→ **Problem statement**:
Nothing but the lines from the one containing "Identify the document" through the end of the material should be restated, and each exactly.

→ **Records to process**:
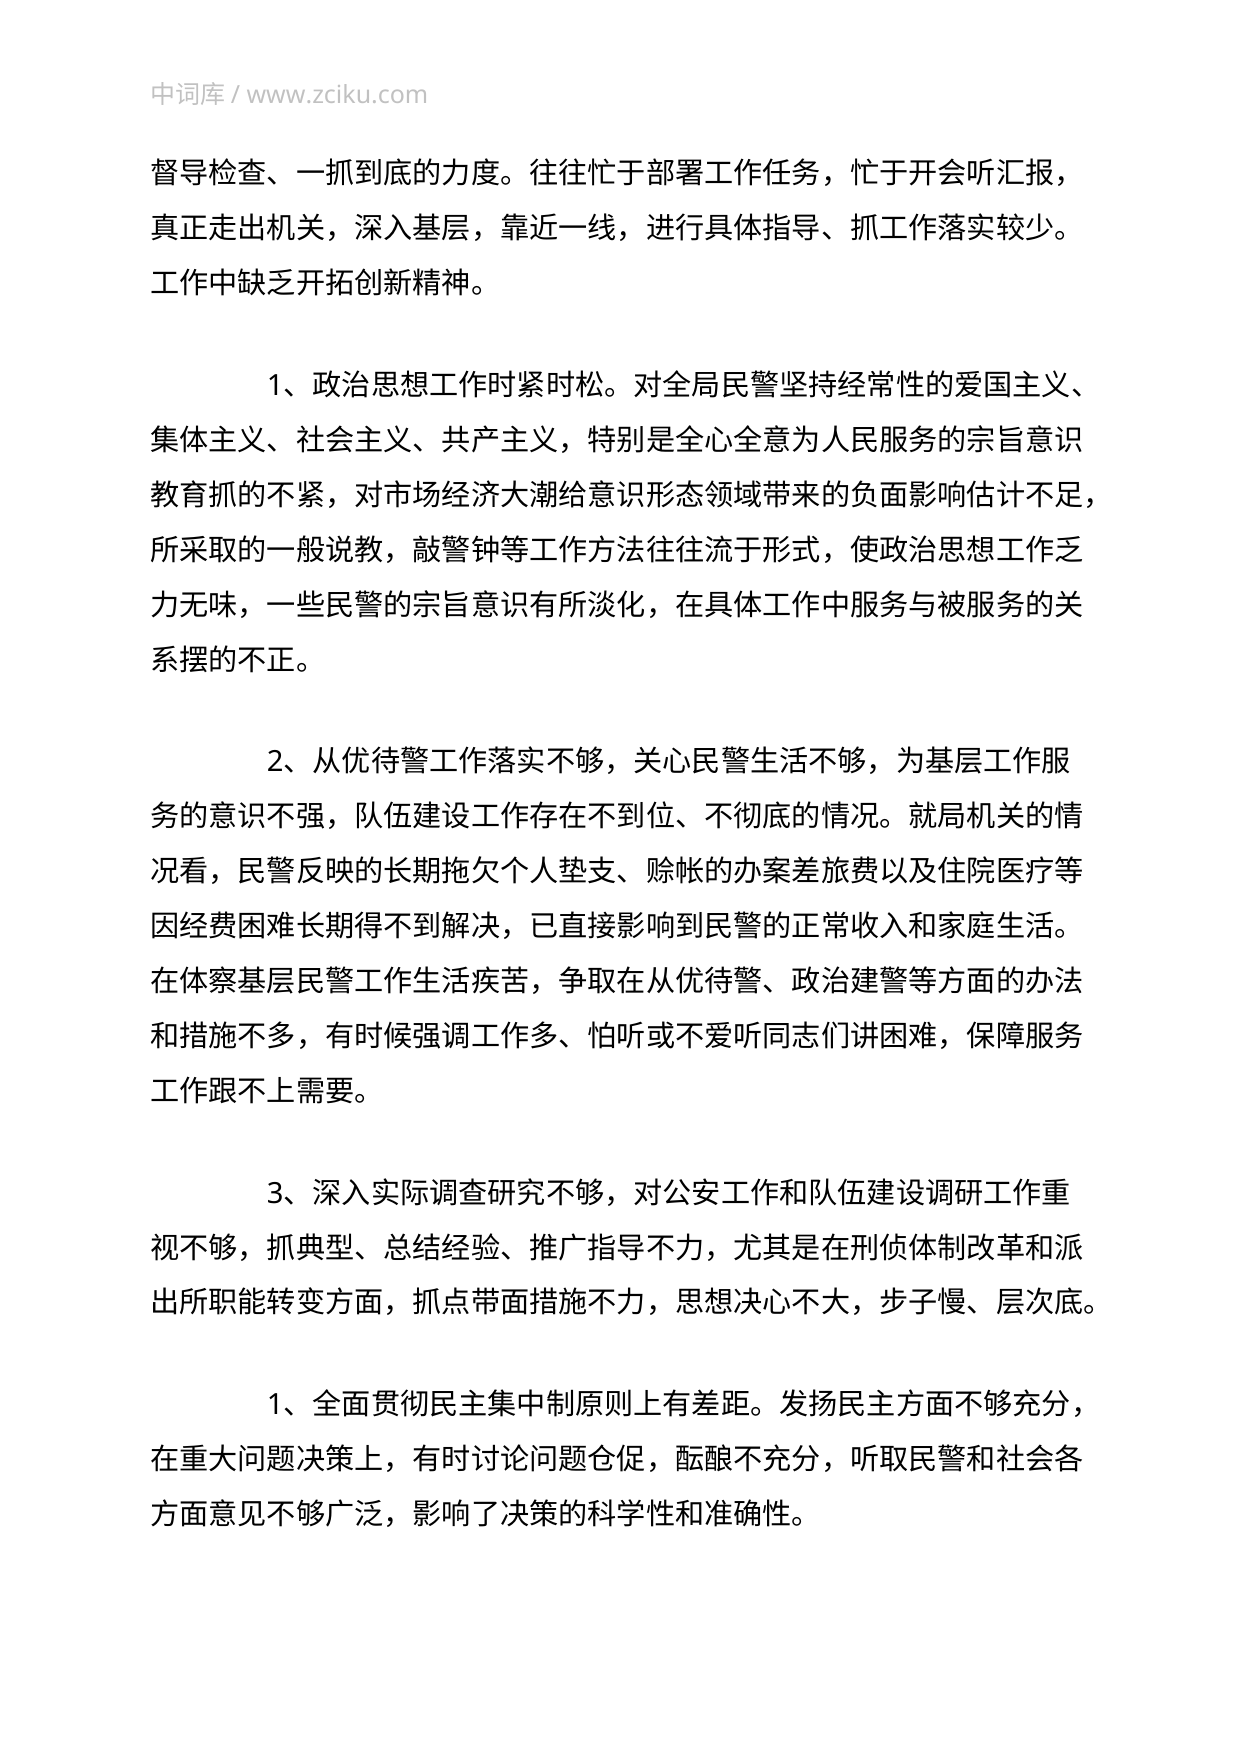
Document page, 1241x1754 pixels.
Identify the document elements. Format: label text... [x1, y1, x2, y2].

text 1、全面贯彻民主集中制原则上有差距。发扬民主方面不够充分，在重大问题决策上，有时讨论问题仓促，酝酿不充分，听取民警和社会各方面意见不够广泛，影响了决策的科学性和准确性。 [150, 1381, 1090, 1533]
text 2、从优待警工作落实不够，关心民警生活不够，为基层工作服务的意识不强，队伍建设工作存在不到位、不彻底的情况。就局机关的情况看，民警反映的长期拖欠个人垫支、赊帐的办案差旅费以及住院医疗等因经费困难长期得不到解决，已直接影响到民警的正常收入和家庭生活。在体察基层民警工作生活疾苦，争取在从优待警、政治建警等方面的办法和措施不多，有时候强调工作多、怕听或不爱听同志们讲困难，保障服务工作跟不上需要。 [150, 738, 1090, 1110]
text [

→ **Finished task**:
Identify the document elements. Format: label text... [x1, y1, x2, y2].

text 1、全面贯彻民主集中制原则上有差距。发扬民主方面不够充分，在重大问题决策上，有时讨论问题仓促，酝酿不充分，听取民警和社会各方面意见不够广泛，影响了决策的科学性和准确性。 [150, 1381, 1090, 1533]
text 2、从优待警工作落实不够，关心民警生活不够，为基层工作服务的意识不强，队伍建设工作存在不到位、不彻底的情况。就局机关的情况看，民警反映的长期拖欠个人垫支、赊帐的办案差旅费以及住院医疗等因经费困难长期得不到解决，已直接影响到民警的正常收入和家庭生活。在体察基层民警工作生活疾苦，争取在从优待警、政治建警等方面的办法和措施不多，有时候强调工作多、怕听或不爱听同志们讲困难，保障服务工作跟不上需要。 [150, 738, 1090, 1110]
text [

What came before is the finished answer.